「コロナ後の教育へ」苅谷剛彦著
新型コロナウイルスの感染拡大で打撃を被ったのは企業ばかりではない。2020年3月には全国一斉の休校措置が取られ、学校カリキュラムは混乱。多くの大学がオンラインによる授業にかじを切り、入学以来一度もキャンパスに通ったことがないという学生も出現している。
人材という貴重な資源を育成するには、今こそ教育の在り方を見直す議論が必要だ。本書では、オックスフォード大学で10年余り教壇に立った著者が、日本の教育の課題を浮き彫りにし、進むべき方向性のヒントを提示している。
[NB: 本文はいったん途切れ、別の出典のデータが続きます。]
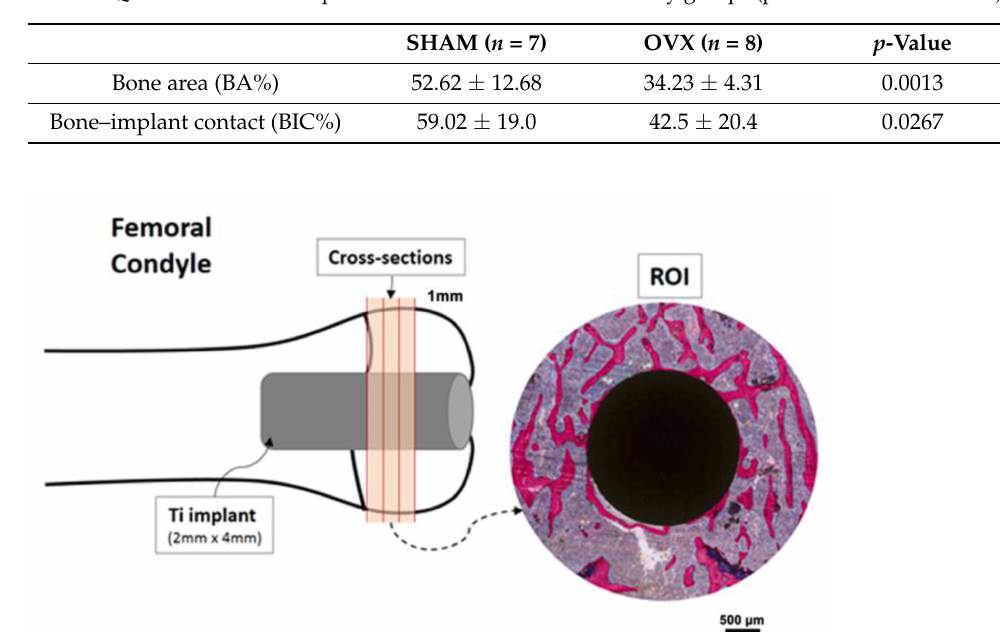
Table 1. Quantitative histomorphometric variables for the two study groups (presented as mean ± SD).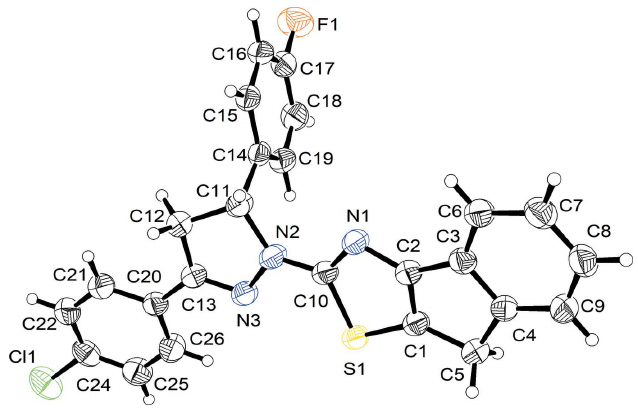
Figure 1 The molecular structure of the title compound showing 50% probability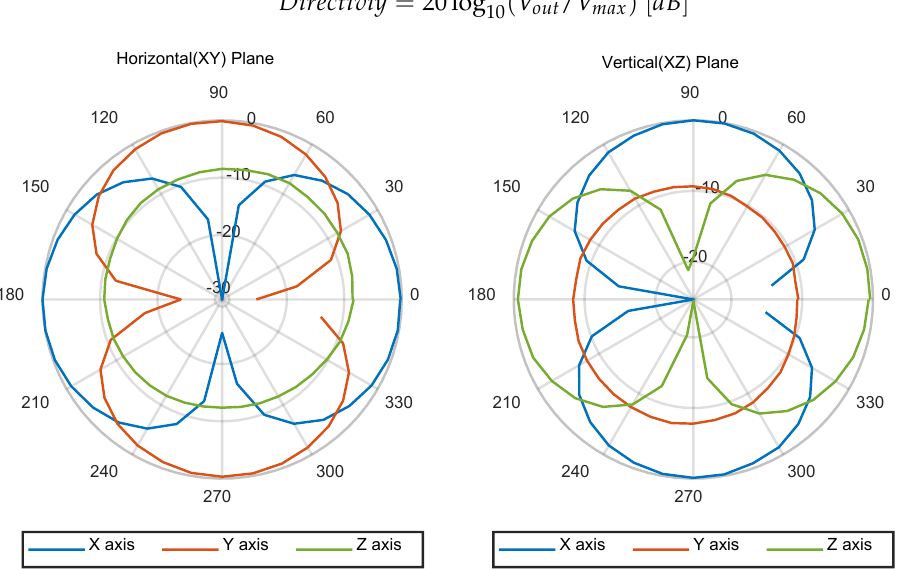
Figure 9. Measured directivities obtained from the goniometer experiment in air.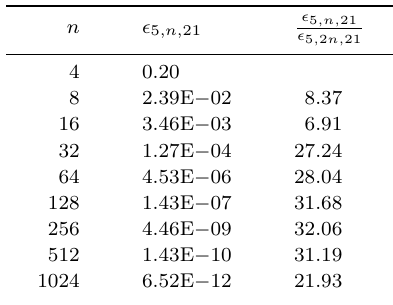
Table 3. m = 4, p = 17, λ 0 = λ 1 = 0 . 75. Table 4. m = 5, p = 21, λ 0 = λ 1 = 0 .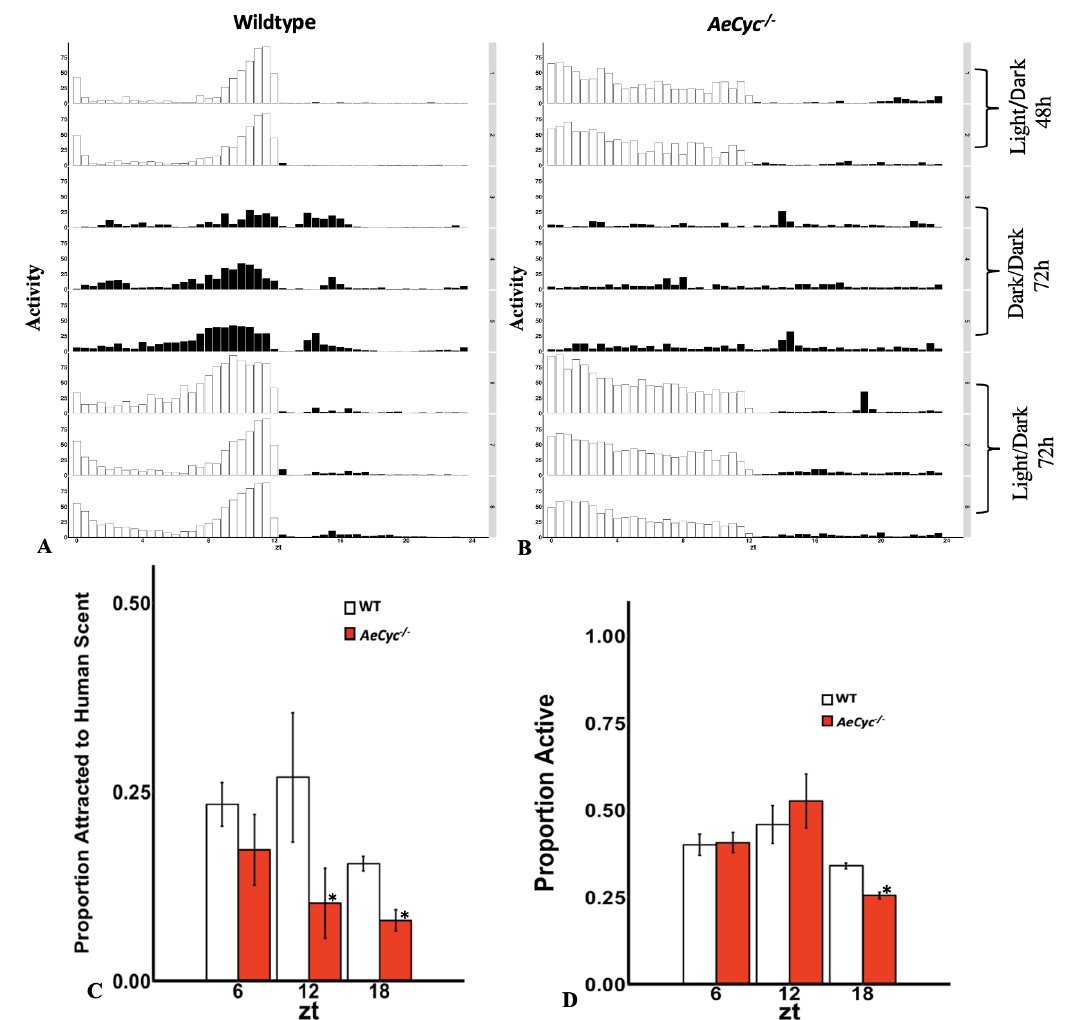
Figure 4. ( A , B ) Circadian activity patterns in wildtype and AeCyc −/− mutants in both both LD and DD conditions. ( C ) Attraction of wildtype and AeCyc −/− females to human odor in olfactometer. Proportion attracted = the proportion of mosquitoes in the arm of the olfactometer that contained the sock. ( D ) Comparing activation of wildtype and AeCyc −/− mutants in olfactometer. “activation” = the proportion of females leaving the release cage of olfactometer. *Statistically significant p ≤ 0.05.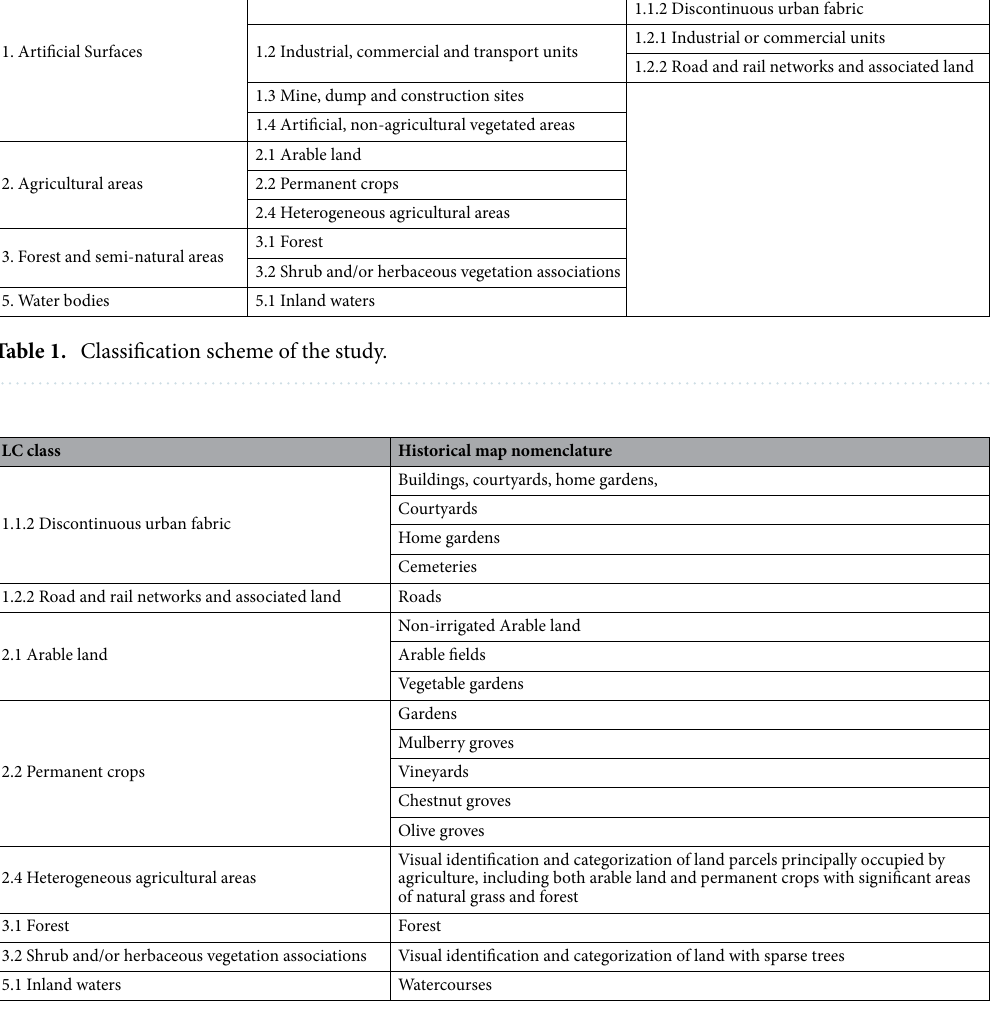
Table 2. Correspondence between Corine Land Cover and historical cadastral maps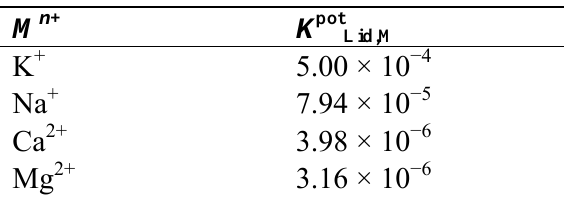
Table 1. Potentiometric selectivity coefficient of lidocaine electrodes with various interfering cations ( M n + ).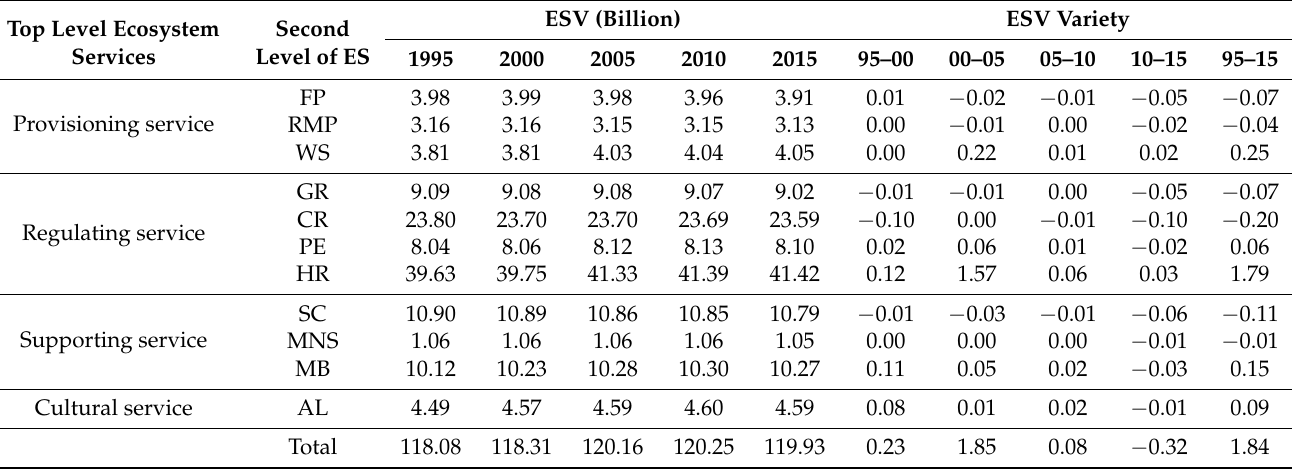
Table 5. ESVs for different functions in Hubei Province from 1995 to 2015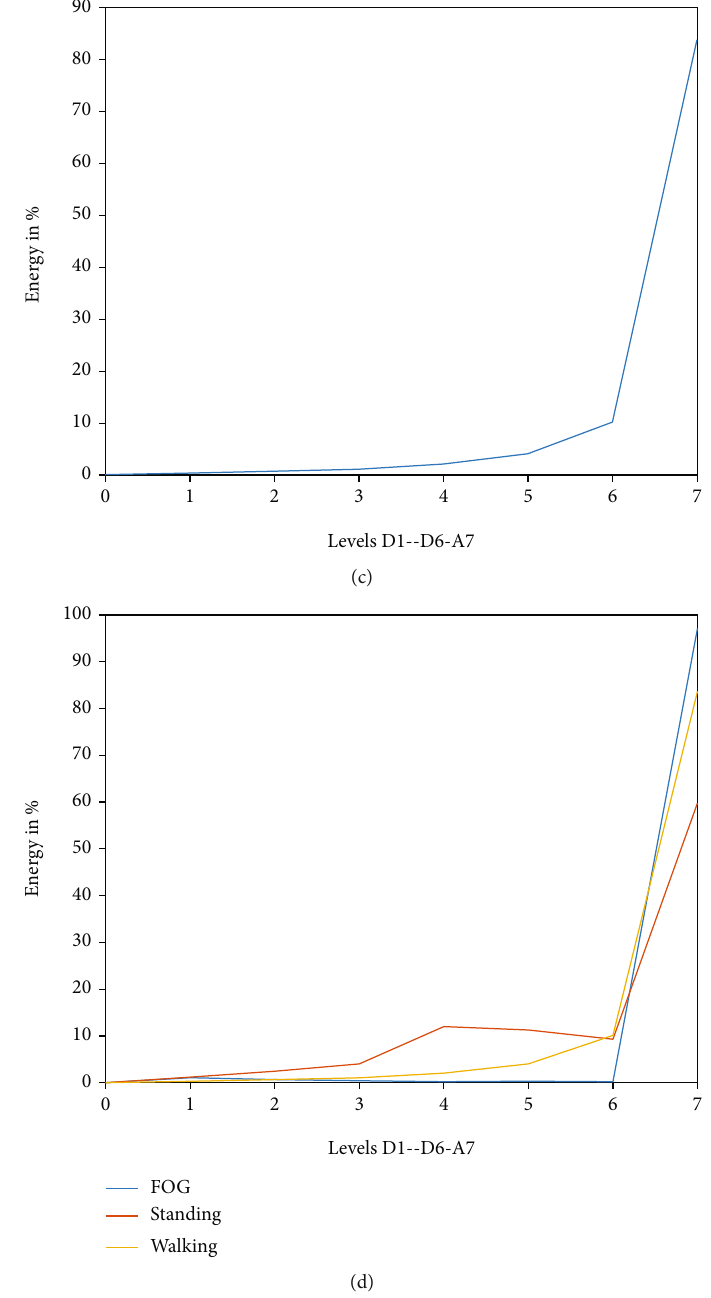
Figure 4: Energy distribution graph up to 6 th level for FOG, standing, and walking: (a) energy distribution for FOG; (b) energy distribution for standing; (c) energy distribution for walking; (d) cumulative energy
私たちが直面している地球規模のリスクは、もはや理系の学問だけでは解決できず、社会科学や人文学の分野にとっても重要な課題だと著者は言う。例えば、ウイルス感染を懸念する個人にどれだけ検査を受ける権利を与えるべきか、外出許可や集会の開催許可範囲をどうするか、政府による制限にどれだけの正当性があるか。このようなもろもろの問題は倫理や道徳、価値観にも深く関わり、文系の学問の領域に関係する。
ところが海外と比較して、日本では文系学問の貢献が目に見えにくく、“役に立つかどうか”で学問や研究の価値づけがされやすいため人材も育ちにくい。他方、世界のトップ大学に君臨するオックスフォード大学では巨額の寄付によって人文学研究センターが建てられ、理系と文系の研究者による共同研究の場が設けられている。緊急事態にも活躍できる人材育成がなされているということだ。
ビッグデータを活用して学校のICT格差をなくす方法や、パンデミックで浮き彫りになった日本の大学のグローバル化の遅れなどにも言及する本書。コロナ禍は日本の教育を再構築する機会とも言えそうだ。